Gözleri dolmaya başlamıştı Sema’nın ama sormak zorundaydım.” O nasıl ?”

Kimden bahsettiğimi hemen anlamıştı. Sesindeki çatalı temizledi.” Ölmedi ama sakat kalmış. Tekerlekli sandalyede sürdürecekmiş bundan sonraki hayatını.” Dedi.

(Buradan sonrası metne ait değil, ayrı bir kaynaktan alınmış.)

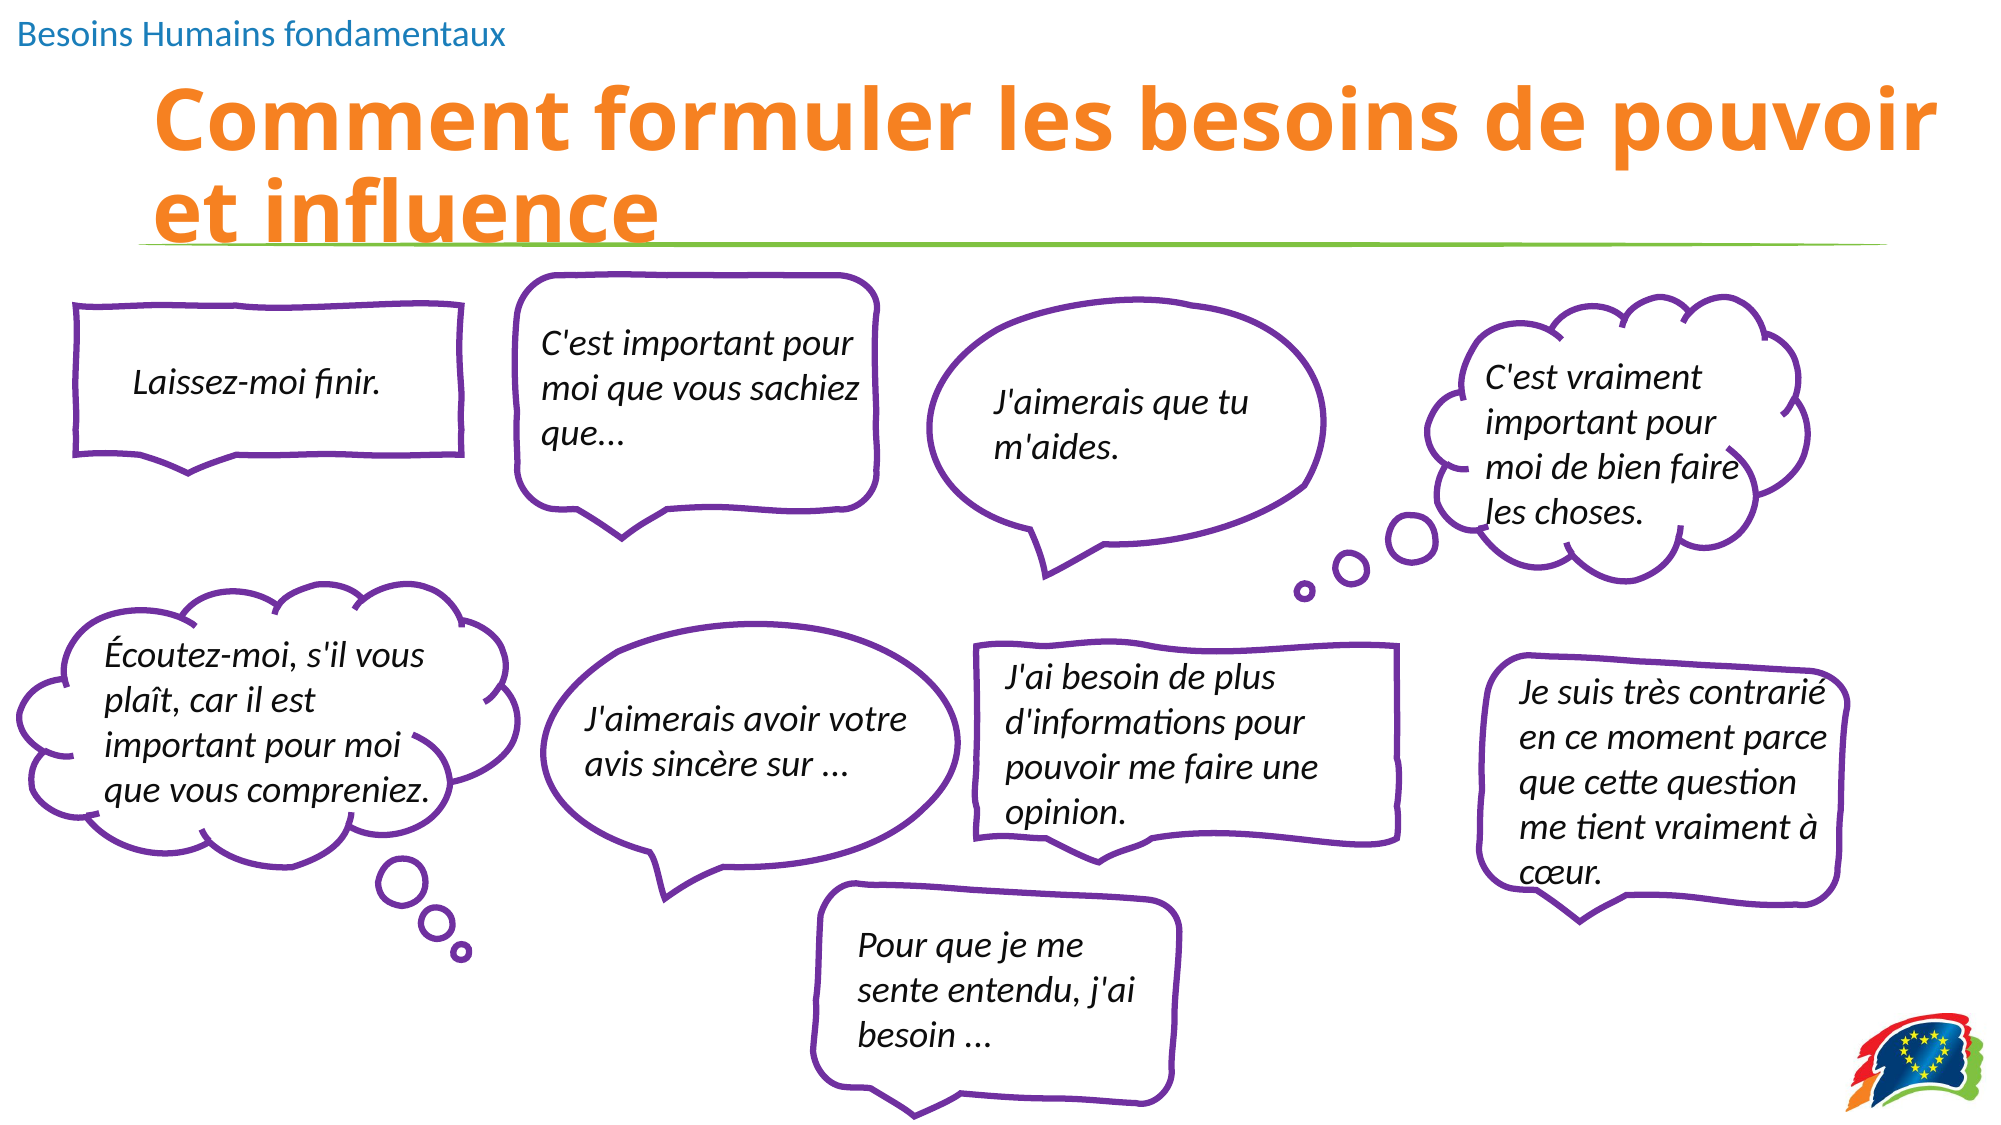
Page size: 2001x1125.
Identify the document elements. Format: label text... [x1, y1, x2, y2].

Önceden olsa üzülürdüm. Ama şimdi nefretten başka bir duygu gelmiyordu aklıma.”Sevindim”diyebildim.

“Cem ve Cansu nerede ?”

“Doktor senin için birazdan uyanır demişti sana yiyecek birşeyler almaya gittiler birazdan dönerler. “Dedi.

Boğazımdan hiç bir şey geçecek gibi değildi. Daha on sekiz yaşındaydım. Ne bedenim ne ruhum bunları kaldıracak kadar güçlümüydü bilmiyordum. Ama şuan kendimi bitik ve yitik hissediyordum.

Bitik ve yitik ………

*

Dört yıl sonra ….

Aradan geçen yıllar acımı taze tutsada artık alışmıştım. Ne kadar ben bittim desenizde bitmiyordunuz…

Her yeni gün başka şeyler getiriyordu. Bana acılarla yaşamayı öğretti. Eskisi, dört yıl öncesi kadar hayat dolu cıvıl cıvıl biri olmasamda, arada bir kaç gülücük kaçıyor dudaklarımdan oda hep sema’nın sayesinde. Deli kız yanıma yerleşti. Kovdum yine gitmedi. Sanırım ailem giderken Sema’yı bırakmışlardı yerlerine.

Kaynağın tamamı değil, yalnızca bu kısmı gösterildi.